Subí al carruaje para volver a Hammersmith y, si al entrar en él me dolía el corazón, más me dolió al salir. En nuestra puerta encontré a la pequeña Jane Pocket que llegaba de una pequeña fiesta escoltada por su pequeño novio; y yo envidié al pequeño novio, a pesar de que se hallaba sometido a Flopson.
El señor Pocket había salido a dar una conferencia, porque era un delicioso disertador sobre economía doméstica, y sus tratados sobre la educación de los niños y el gobierno de la servidumbre eran juzgados como los mejores libros de texto sobre la materia. Pero la señora Pocket estaba en casa, inmersa en una pequeña dificultad consistente en que el pequeño había sido provisto de un alfiletero para que se entretuviera durante la inexplicable ausencia (en compañía de un pariente que servía en la infantería) de Millers. Y se echaban en falta más agujas de las que se podían juzgar convenientes para un paciente de tan tierna edad, lo mismo en uso externo que tomadas en calidad de reconstituyente.

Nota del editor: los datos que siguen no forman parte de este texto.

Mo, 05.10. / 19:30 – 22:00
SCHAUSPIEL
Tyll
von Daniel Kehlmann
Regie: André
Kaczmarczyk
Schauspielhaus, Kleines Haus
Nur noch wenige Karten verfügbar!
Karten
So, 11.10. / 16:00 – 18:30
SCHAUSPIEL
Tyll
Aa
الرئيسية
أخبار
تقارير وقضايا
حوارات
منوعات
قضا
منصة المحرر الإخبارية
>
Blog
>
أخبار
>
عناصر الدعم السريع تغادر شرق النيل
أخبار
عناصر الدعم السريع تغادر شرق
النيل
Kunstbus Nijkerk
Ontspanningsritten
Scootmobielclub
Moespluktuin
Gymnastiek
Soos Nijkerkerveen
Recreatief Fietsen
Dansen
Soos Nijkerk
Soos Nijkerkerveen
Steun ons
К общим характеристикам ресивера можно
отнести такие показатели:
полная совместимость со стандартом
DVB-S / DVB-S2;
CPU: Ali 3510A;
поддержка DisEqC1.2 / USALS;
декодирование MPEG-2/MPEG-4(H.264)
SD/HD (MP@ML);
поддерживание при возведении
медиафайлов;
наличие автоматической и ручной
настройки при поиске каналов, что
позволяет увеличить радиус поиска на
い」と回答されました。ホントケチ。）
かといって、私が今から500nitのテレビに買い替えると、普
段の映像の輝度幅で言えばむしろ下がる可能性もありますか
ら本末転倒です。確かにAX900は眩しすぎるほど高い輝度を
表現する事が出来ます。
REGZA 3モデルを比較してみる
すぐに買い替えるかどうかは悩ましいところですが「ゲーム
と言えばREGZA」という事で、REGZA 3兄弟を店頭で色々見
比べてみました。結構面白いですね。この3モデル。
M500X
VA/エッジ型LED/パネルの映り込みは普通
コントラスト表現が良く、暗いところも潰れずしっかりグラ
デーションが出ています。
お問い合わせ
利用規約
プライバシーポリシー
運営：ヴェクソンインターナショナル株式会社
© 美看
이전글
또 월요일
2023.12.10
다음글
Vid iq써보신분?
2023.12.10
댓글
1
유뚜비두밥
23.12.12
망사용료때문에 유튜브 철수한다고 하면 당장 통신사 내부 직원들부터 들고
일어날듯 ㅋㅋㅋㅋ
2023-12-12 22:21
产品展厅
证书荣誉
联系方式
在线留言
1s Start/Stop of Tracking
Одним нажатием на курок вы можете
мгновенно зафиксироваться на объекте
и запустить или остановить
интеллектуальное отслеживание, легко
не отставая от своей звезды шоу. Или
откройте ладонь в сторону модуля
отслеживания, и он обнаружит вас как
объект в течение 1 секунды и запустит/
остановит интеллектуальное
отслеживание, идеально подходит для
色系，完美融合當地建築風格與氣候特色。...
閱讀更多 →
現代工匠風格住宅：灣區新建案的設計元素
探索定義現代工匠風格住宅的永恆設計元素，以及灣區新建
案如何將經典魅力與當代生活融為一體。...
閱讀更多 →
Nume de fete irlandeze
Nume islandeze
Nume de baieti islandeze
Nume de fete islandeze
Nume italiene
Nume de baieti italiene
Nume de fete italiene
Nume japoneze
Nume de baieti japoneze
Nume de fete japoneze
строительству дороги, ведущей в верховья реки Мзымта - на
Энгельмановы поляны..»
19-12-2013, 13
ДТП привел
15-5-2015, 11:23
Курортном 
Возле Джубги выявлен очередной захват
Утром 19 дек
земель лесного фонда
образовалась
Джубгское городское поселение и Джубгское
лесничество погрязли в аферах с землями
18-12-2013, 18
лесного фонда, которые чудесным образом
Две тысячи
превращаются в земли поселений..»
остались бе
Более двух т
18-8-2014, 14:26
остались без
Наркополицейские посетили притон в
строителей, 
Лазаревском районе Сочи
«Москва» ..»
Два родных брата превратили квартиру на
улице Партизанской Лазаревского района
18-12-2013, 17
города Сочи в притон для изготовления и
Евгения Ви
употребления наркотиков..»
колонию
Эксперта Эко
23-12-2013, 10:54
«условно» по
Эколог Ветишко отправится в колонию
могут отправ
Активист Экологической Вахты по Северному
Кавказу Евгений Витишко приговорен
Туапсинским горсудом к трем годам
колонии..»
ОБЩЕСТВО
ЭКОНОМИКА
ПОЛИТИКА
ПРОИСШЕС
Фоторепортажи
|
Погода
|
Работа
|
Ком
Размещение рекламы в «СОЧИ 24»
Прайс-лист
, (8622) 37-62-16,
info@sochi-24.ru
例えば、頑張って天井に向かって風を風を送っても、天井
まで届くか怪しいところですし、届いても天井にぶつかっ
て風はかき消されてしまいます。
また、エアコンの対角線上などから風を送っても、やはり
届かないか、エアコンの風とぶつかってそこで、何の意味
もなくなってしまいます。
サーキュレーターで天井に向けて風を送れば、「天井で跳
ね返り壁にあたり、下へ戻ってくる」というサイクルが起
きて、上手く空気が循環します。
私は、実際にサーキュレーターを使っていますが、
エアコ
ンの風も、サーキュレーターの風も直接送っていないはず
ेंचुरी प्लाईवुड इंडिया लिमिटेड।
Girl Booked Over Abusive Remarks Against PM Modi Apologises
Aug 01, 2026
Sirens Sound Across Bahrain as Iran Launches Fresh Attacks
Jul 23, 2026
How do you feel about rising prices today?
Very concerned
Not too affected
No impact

Siendo el señor Pocket justamente celebrado por los excelentes consejos prácticos que daba y por estar dotado de una segura y clara percepción y de un espíritu eminentemente juicioso, en la angustia de mi corazón se me había ocurrido rogarle que me hiciera el favor de aceptar mis confidencias. Pero al ver a la señora Pocket sentada leyendo su indicador de la nobleza, después de prescribir la cama como soberano remedio para el pequeño —¡bueno!-, desistí de hacerlo.